WORK REQUIRED =>
Transcribe each entry below exactly. Pictures do not go in the copy.

─── RECORDS FOR THE EXERCISE

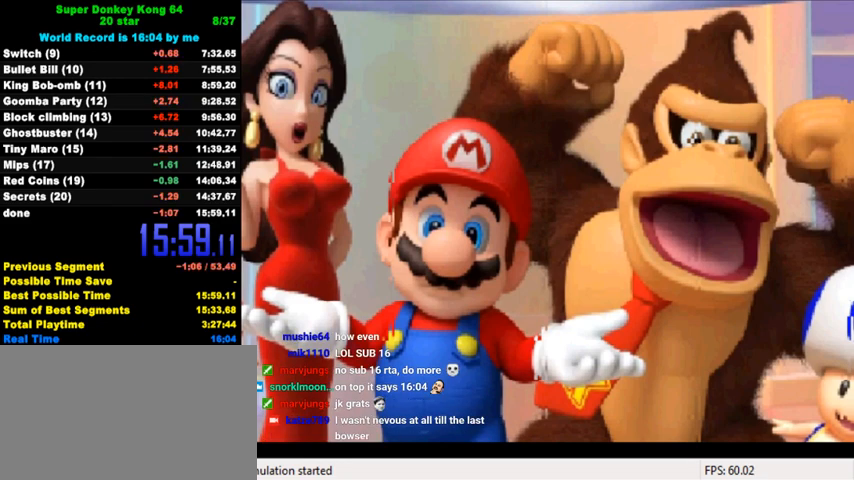
{"keys": [], "events": []}
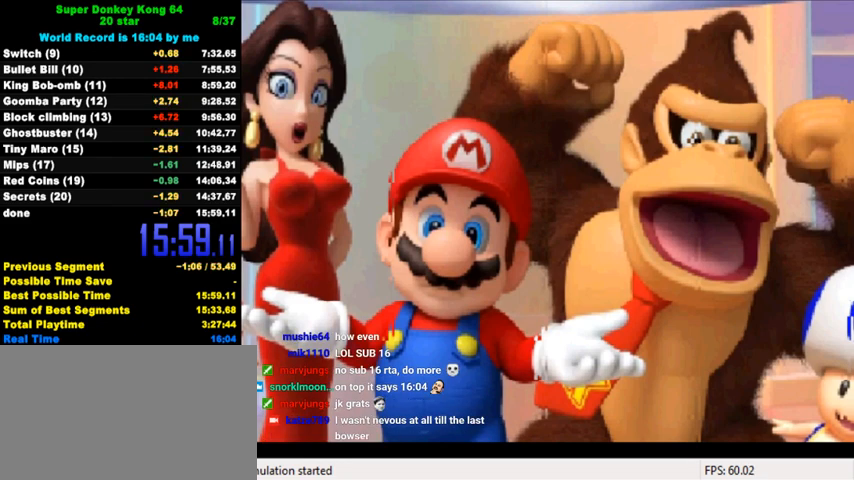
{"keys": [], "events": [[300, "a", "down"], [400, "a", "up"]]}
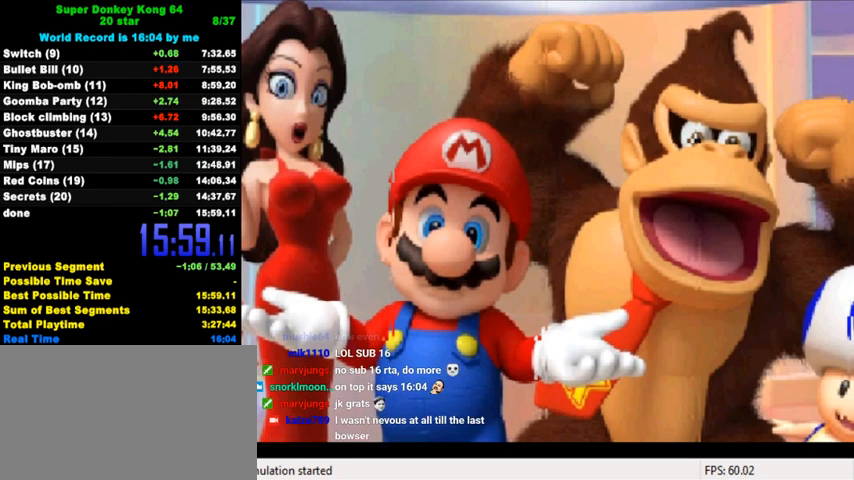
{"keys": [], "events": [[300, "return", "down"], [433, "return", "up"]]}
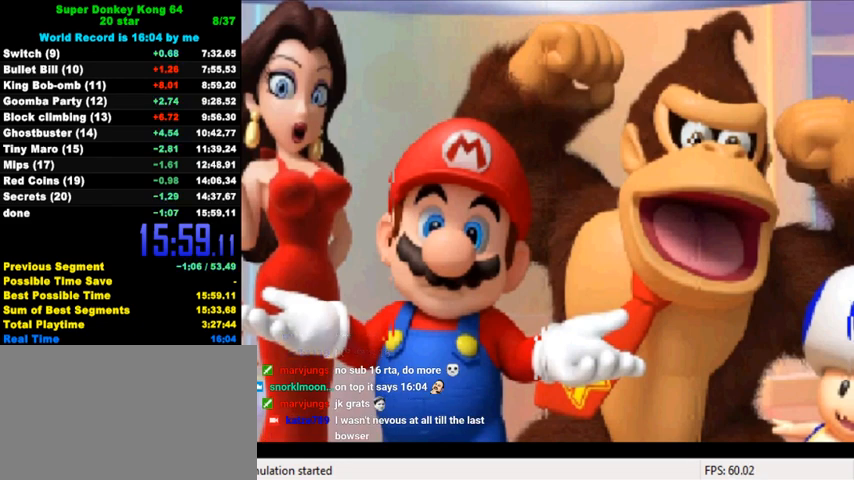
{"keys": [], "events": []}
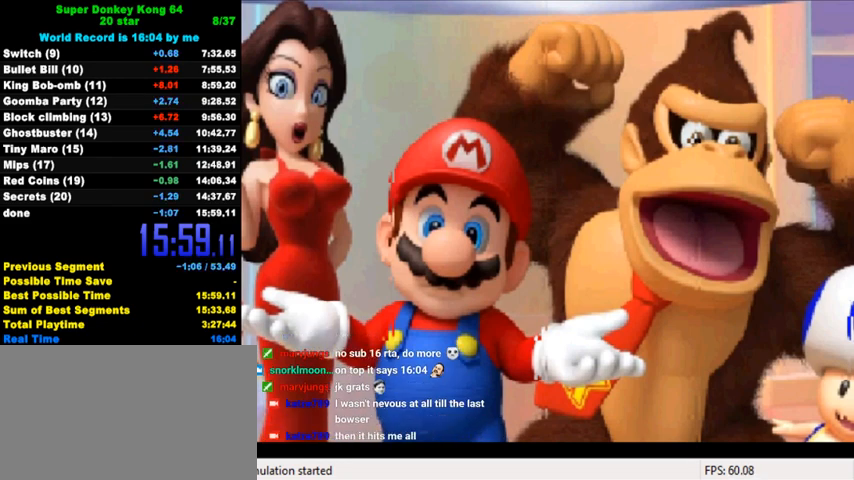
{"keys": [], "events": []}
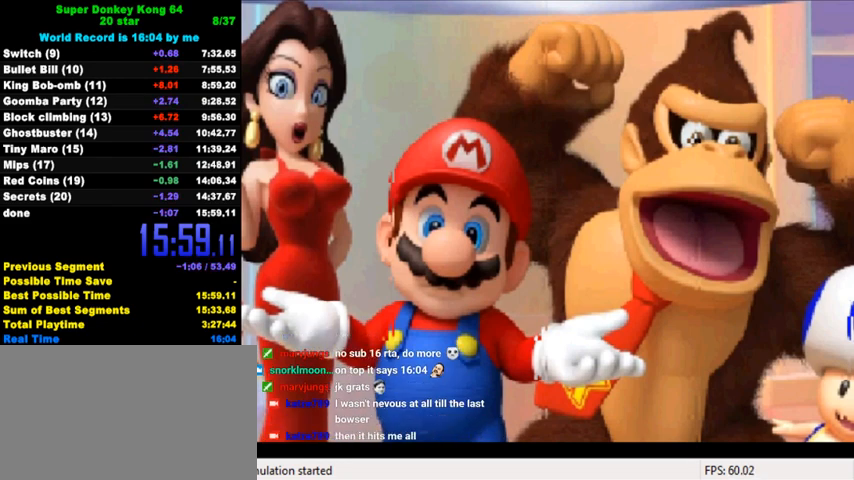
{"keys": [], "events": []}
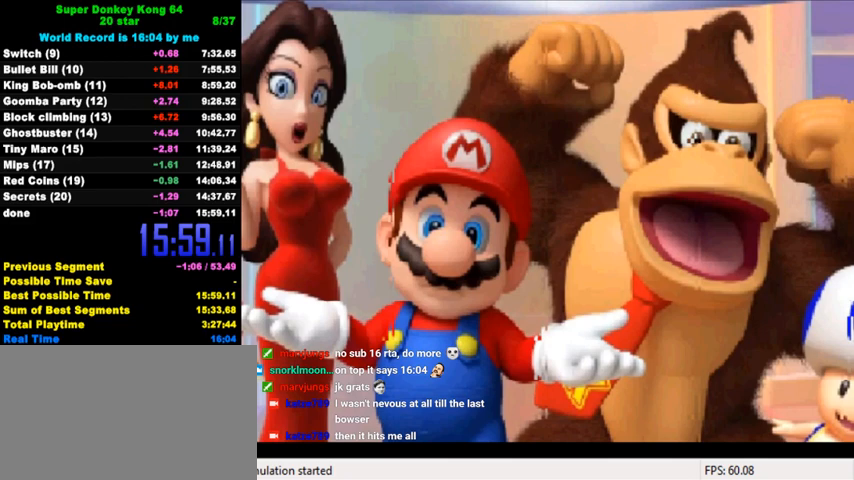
{"keys": ["a"], "events": [[33, "w", "down"], [133, "w", "up"], [467, "a", "down"]]}
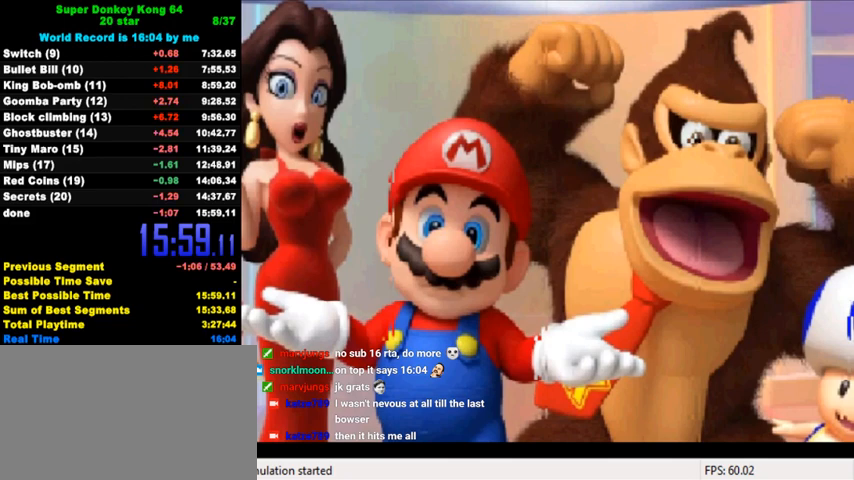
{"keys": [], "events": [[100, "a", "up"], [200, "d", "down"], [300, "d", "up"]]}
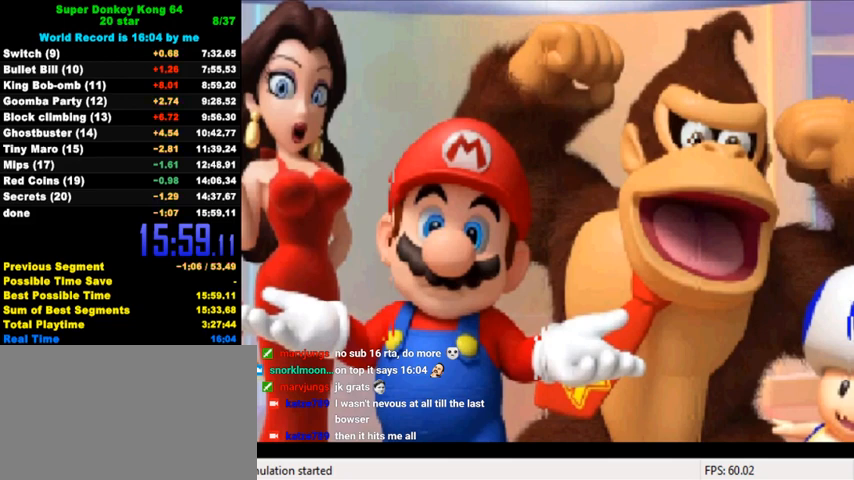
{"keys": ["a", "d", "s"], "events": [[267, "w", "down"], [333, "w", "up"], [400, "a", "down"], [400, "s", "down"], [433, "d", "down"]]}
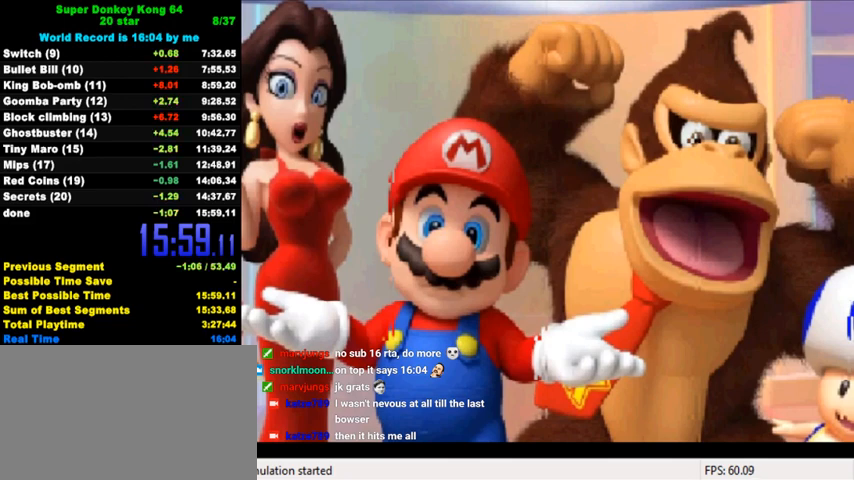
{"keys": ["d", "s"], "events": [[33, "a", "up"], [33, "d", "up"], [33, "s", "up"], [133, "d", "down"], [133, "s", "down"], [300, "d", "up"], [300, "s", "up"], [500, "d", "down"], [500, "s", "down"]]}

──────

FINISHED EXERCISE =>
{"keys": [], "events": []}
{"keys": [], "events": [[300, "a", "down"], [400, "a", "up"]]}
{"keys": [], "events": [[300, "return", "down"], [433, "return", "up"]]}
{"keys": [], "events": []}
{"keys": [], "events": []}
{"keys": [], "events": []}
{"keys": ["a"], "events": [[33, "w", "down"], [133, "w", "up"], [467, "a", "down"]]}
{"keys": [], "events": [[100, "a", "up"], [200, "d", "down"], [300, "d", "up"]]}
{"keys": ["a", "d", "s"], "events": [[267, "w", "down"], [333, "w", "up"], [400, "a", "down"], [400, "s", "down"], [433, "d", "down"]]}
{"keys": ["d", "s"], "events": [[33, "a", "up"], [33, "d", "up"], [33, "s", "up"], [133, "d", "down"], [133, "s", "down"], [300, "d", "up"], [300, "s", "up"], [500, "d", "down"], [500, "s", "down"]]}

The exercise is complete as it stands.